On the pitching side, Scott Barlow, Kris Bubic, Daniel Lynch, Dylan Coleman, Brady Singer, Josh Staumont, Taylor Clarke, and Amir Garrett are the only slam-dunks. There’s a second tier of young guys who are worth keeping around, a tier that includes Jake Brentz, Max Castillo, Jonathan Heasley, Carlos Hernandez, Brad Keller, and Jackson Kowar. Jonathan Bowlan is a minor leaguer who is already on the 40-man who is worth protecting. That’s 15 players.
The position player side is a little more cut and dry. The young guys are slam dunks to keep—MJ Melendez, Michael Massey, Nick Pratto, Bobby Witt Jr., Nate Eaton, Drew Waters, Kyle Isbel, Edward Olivares, Maikel Garcia, and Vinnie Pasquantino. So, too, are veterans Salvador Perez, Nicky Lopez, and Michael A. Taylor. That’s 13 players.
If you’re counting along, that’s 28 names that are easy adds to the 40-man. But outside those 28 players, man, you’d have a hard time convincing me they are inherently worth a 40-man spot. Brent Rooker? Ryan O’Hearn? Wyatt Mills? Anthony Misiewicz? Hunter Dozier? Arthur Dennings? Those are the kinds of players who fill out the roster for 95-loss teams, and many of you probably had no idea that I made up the last one.
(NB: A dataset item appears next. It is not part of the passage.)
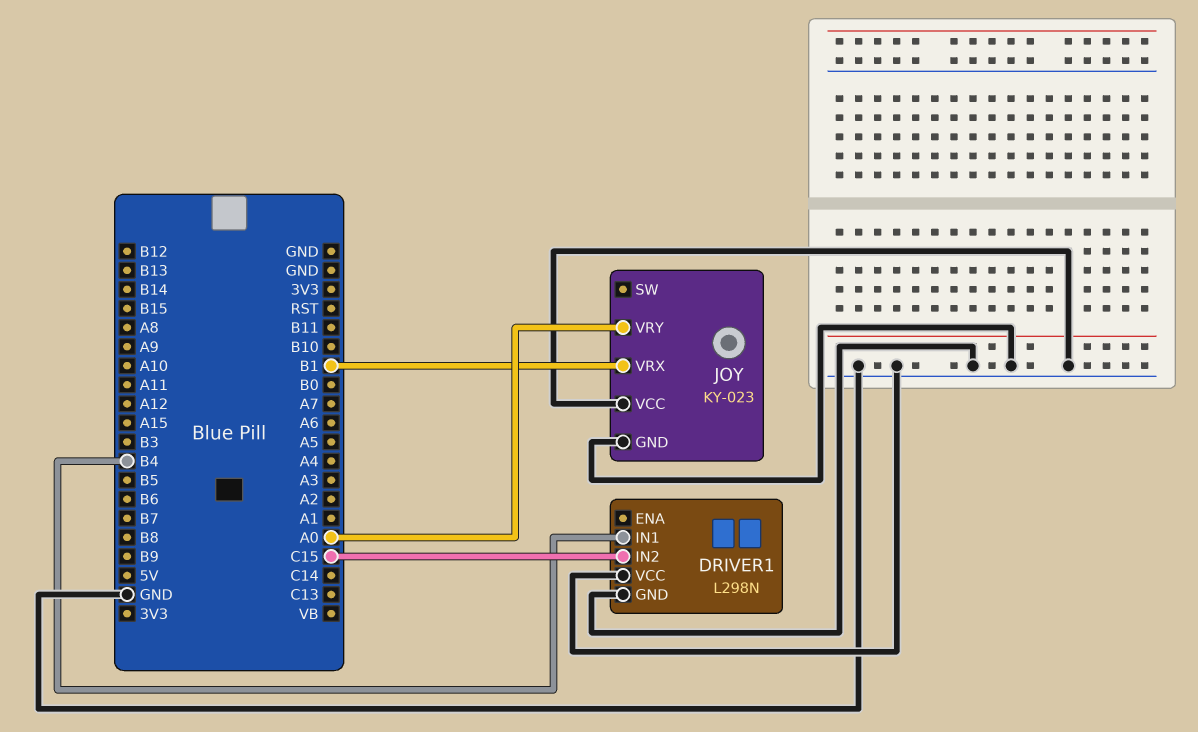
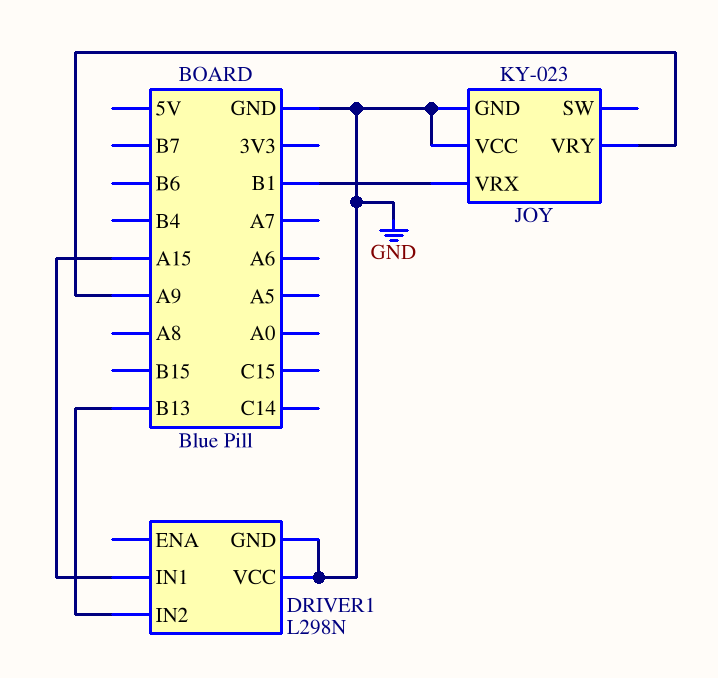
DRIVER1 pin IN1: B4 -> A15
DRIVER1 pin IN2: C15 -> B13
JOY pin VRY: A0 -> A9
Even considering that Dozier won’t likely be released, the Royals’ 40-man absolutely has room. And whether it’s via the Rule 5 draft or trades engineered with teams like the Rays, well, Kansas City is in a position where they can become a landing destination for promising players who can’t cut it in more competitive organizations. Hopefully, the Royals will be the ones in that position in the coming years. But now, it’s time to take advantage of what they can.